Olivia Chow wants to offer private landlords a break on development fees and a fast-track through the city's approval process in return for including affordable units in new apartment towers.

The financial incentives – a carrot she predicts would add as many as 15,000 new affordable units over four years – are part of a three-part housing strategy Ms. Chow released Friday outside Toronto City Hall, joined by supporters from the industry.

"People cannot find good rental housing because there is not enough rental housing being built," she told reporters. "We want to encourage developers to build units and make some affordable."

Under her proposal, developers who earmark as much as 20 per cent of units in new developments for affordable rents would have development fees deferred for a decade. Rental rates would be based on affordability standards from Canada Mortage and Housing Corp., she said.

Ms. Chow could not say how much the incentive would divert from the city's coffers. Toronto recently increased development charges, which remain low compared with other municipalities, in order to raise badly needed funds for infrastructure.

Ms. Chow's 15,000 target is optimistic. It's based on an estimate of 20 per cent of all multifamily development – both rental and condominiums – expected in Toronto over the next four years, a spokesman for her campaign said.

Numbers provided by the city, based on CMHC data, show that in the past six years the number of rental units completed in the city range from a low of 804 in 2011 to a high of 1, 985 in 2012. An average of 1,265 units have been completed in each of the past six years.

"There is no doubt that it is an aggressive target," said spokesman Jamey Heath.
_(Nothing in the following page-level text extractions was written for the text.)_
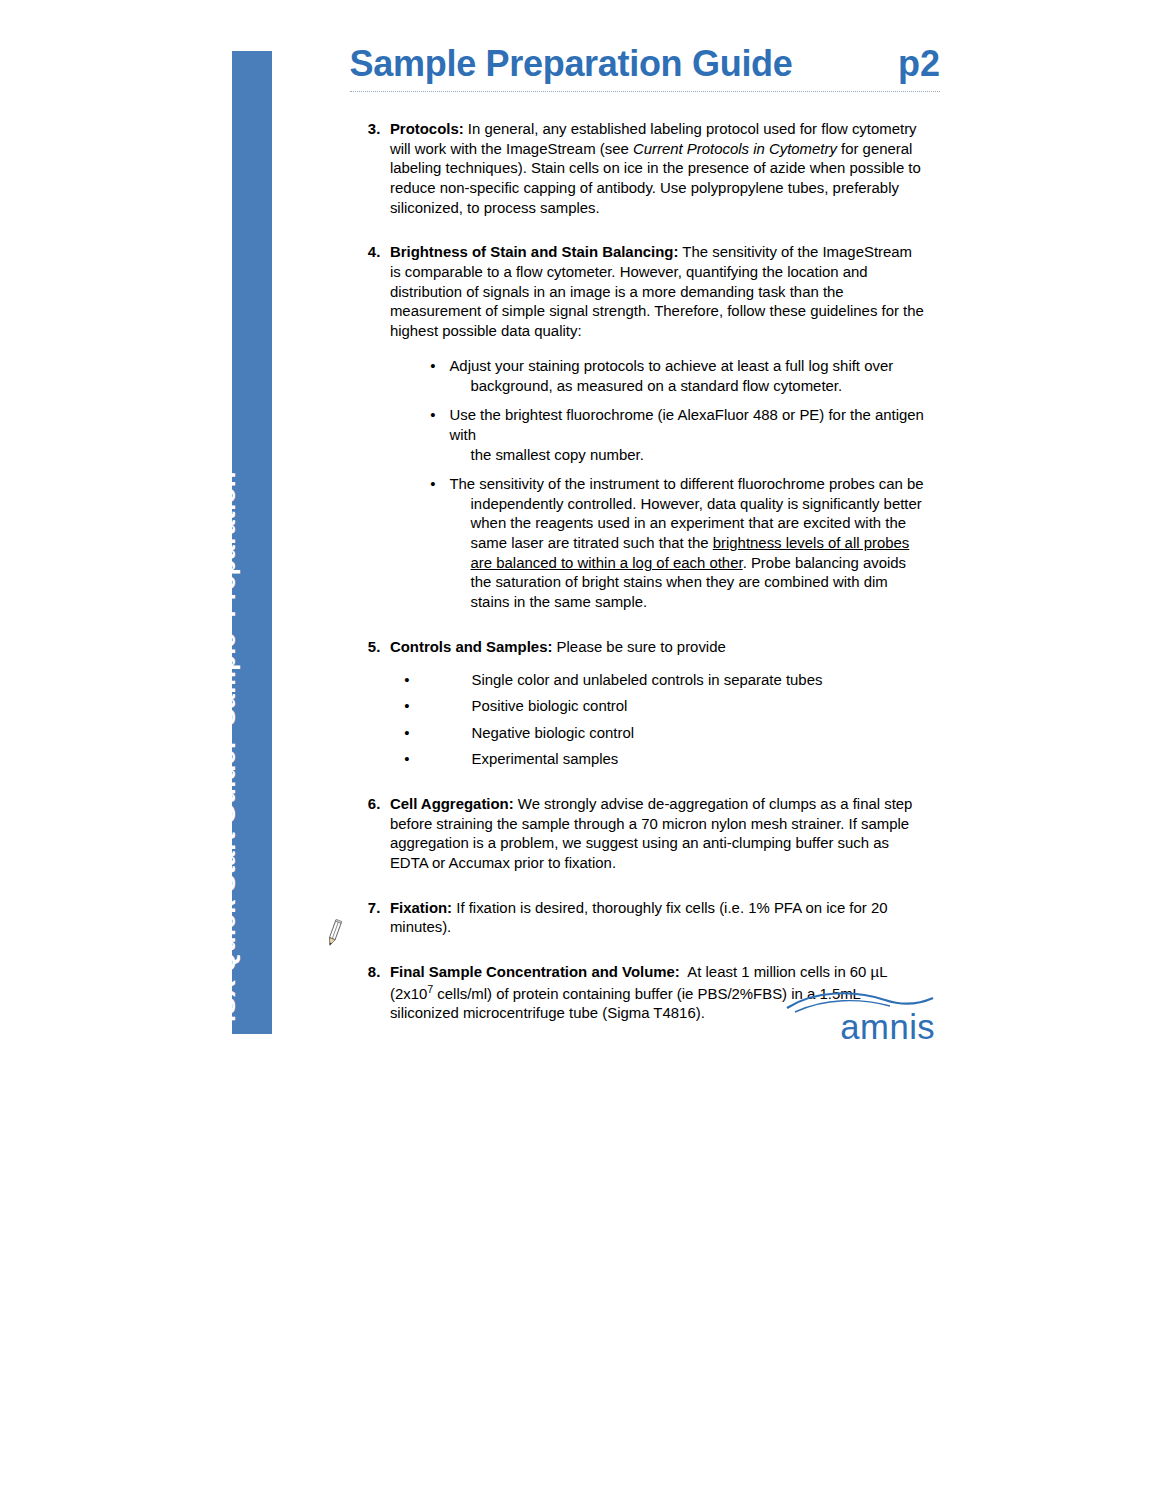ISX Quick Start Guide: Sample Preparation
p2
Sample Preparation Guide
3. Protocols: In general, any established labeling protocol used for flow cytometry will work with the ImageStream (see Current Protocols in Cytometry for general labeling techniques). Stain cells on ice in the presence of azide when possible to reduce non-specific capping of antibody. Use polypropylene tubes, preferably siliconized, to process samples.
4. Brightness of Stain and Stain Balancing: The sensitivity of the ImageStream is comparable to a flow cytometer. However, quantifying the location and distribution of signals in an image is a more demanding task than the measurement of simple signal strength. Therefore, follow these guidelines for the highest possible data quality:
Adjust your staining protocols to achieve at least a full log shift over background, as measured on a standard flow cytometer.
Use the brightest fluorochrome (ie AlexaFluor 488 or PE) for the antigen with the smallest copy number.
The sensitivity of the instrument to different fluorochrome probes can be independently controlled. However, data quality is significantly better when the reagents used in an experiment that are excited with the same laser are titrated such that the brightness levels of all probes are balanced to within a log of each other. Probe balancing avoids the saturation of bright stains when they are combined with dim stains in the same sample.
5. Controls and Samples: Please be sure to provide
Single color and unlabeled controls in separate tubes
Positive biologic control
Negative biologic control
Experimental samples
6. Cell Aggregation: We strongly advise de-aggregation of clumps as a final step before straining the sample through a 70 micron nylon mesh strainer. If sample aggregation is a problem, we suggest using an anti-clumping buffer such as EDTA or Accumax prior to fixation.
7. Fixation: If fixation is desired, thoroughly fix cells (i.e. 1% PFA on ice for 20 minutes).
8. Final Sample Concentration and Volume: At least 1 million cells in 60 µL (2x107 cells/ml) of protein containing buffer (ie PBS/2%FBS) in a 1.5mL siliconized microcentrifuge tube (Sigma T4816).
amnis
Experience in other cities such as New York has shown that with the right incentive, developers will switch to building rental units, he said.

In Toronto, multifamily housing starts continue to be dominated by condominium units and rental vacancy rates remain under 2 per cent, according to numbers from CMHC.
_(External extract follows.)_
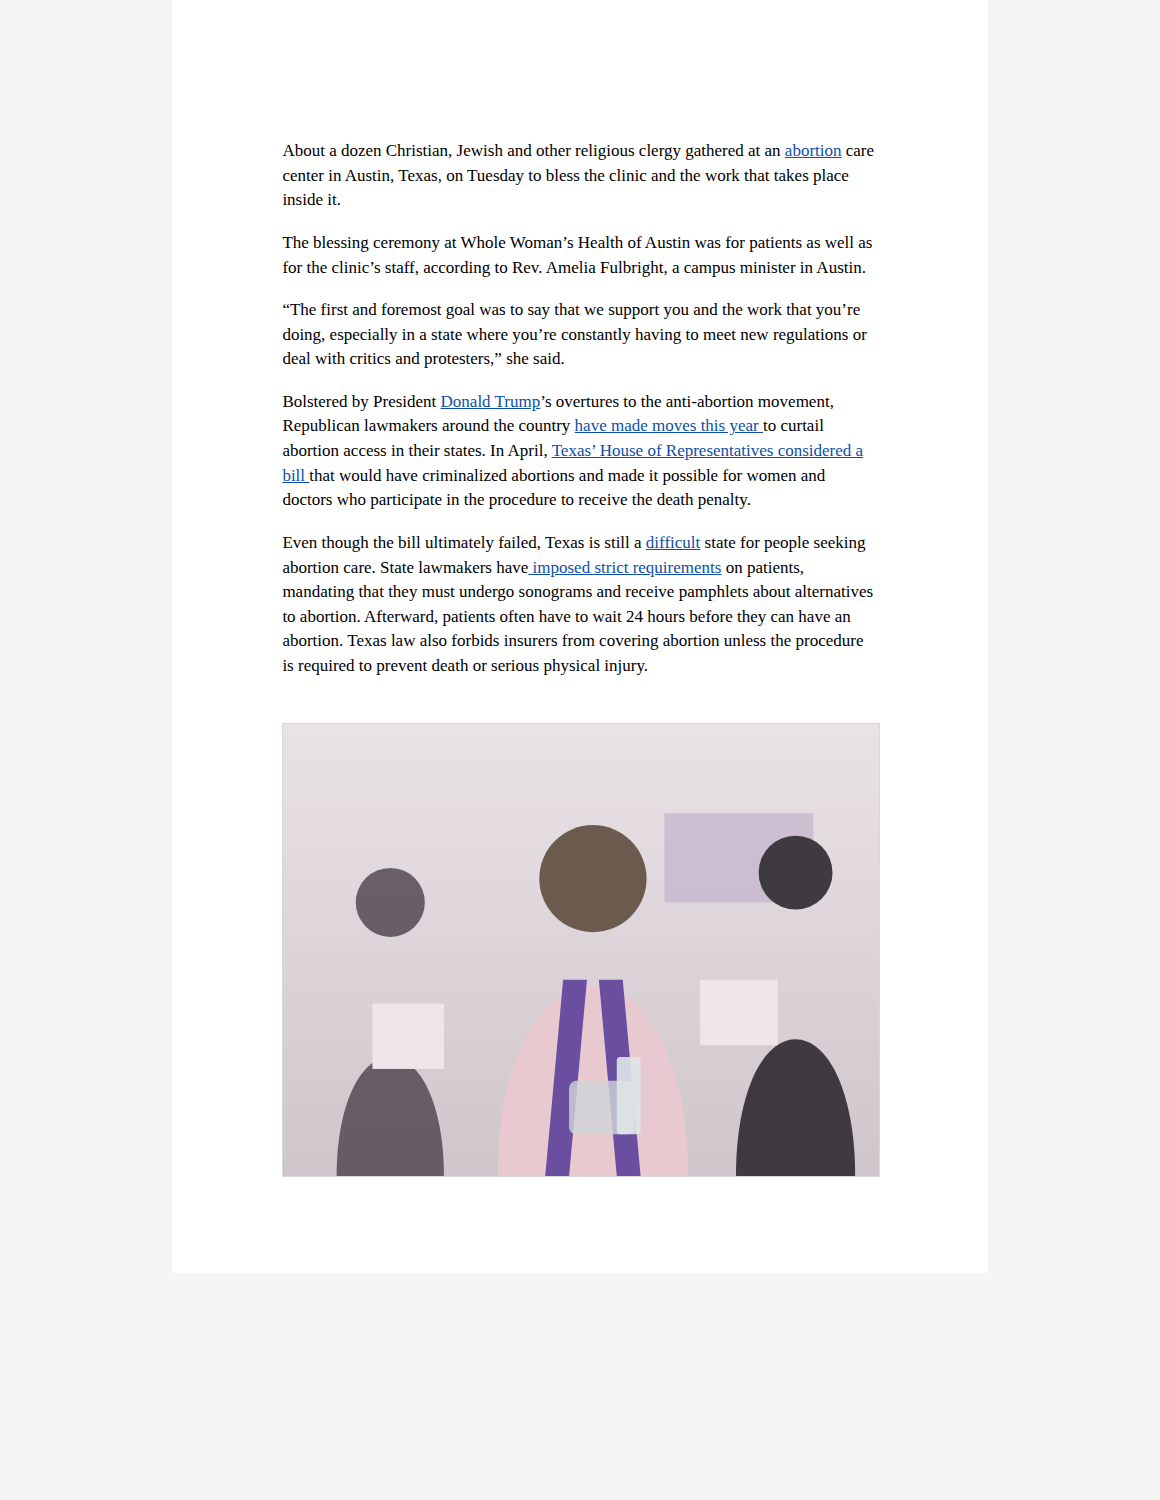About a dozen Christian, Jewish and other religious clergy gathered at an abortion care center in Austin, Texas, on Tuesday to bless the clinic and the work that takes place inside it.
The blessing ceremony at Whole Woman’s Health of Austin was for patients as well as for the clinic’s staff, according to Rev. Amelia Fulbright, a campus minister in Austin.
“The first and foremost goal was to say that we support you and the work that you’re doing, especially in a state where you’re constantly having to meet new regulations or deal with critics and protesters,” she said.
Bolstered by President Donald Trump’s overtures to the anti-abortion movement, Republican lawmakers around the country have made moves this year to curtail abortion access in their states. In April, Texas’ House of Representatives considered a bill that would have criminalized abortions and made it possible for women and doctors who participate in the procedure to receive the death penalty.
Even though the bill ultimately failed, Texas is still a difficult state for people seeking abortion care. State lawmakers have imposed strict requirements on patients, mandating that they must undergo sonograms and receive pamphlets about alternatives to abortion. Afterward, patients often have to wait 24 hours before they can have an abortion. Texas law also forbids insurers from covering abortion unless the procedure is required to prevent death or serious physical injury.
Howie Paskowitz of Medallion Corp. said his firm is building 186 affordable units in a northwest Toronto development, but would add more with the right incentives.

"If you don't find ways to encourage it with time and money, I don't think it is going to happen," he said.

Ms. Chow offered no immediate fix for the problems facing Toronto's social housing agency, which is struggling to cope with a massive maintenance backlog and is trying to rebound from a scathing investigation into its promotion and hiring practices that saw the departure of several senior executives, including the CEO.

Asked about the poor state of repair in many buildings, Ms. Chow pointed to Regent Park as a model for redevelopment and said the federal and provincial governments need to come to the table.

Her policy announcement also included plans to ease zoning requirements around existing towers to encourage more intensification and commercial development.

She also proposed hiving off TCHC's seniors' buildings into a separate corporation. A smaller organization would be more responsive to residents' needs, she said. If this seniors' pilot project is successful, she left the door open to further dividing TCHC into smaller units, as some have suggested.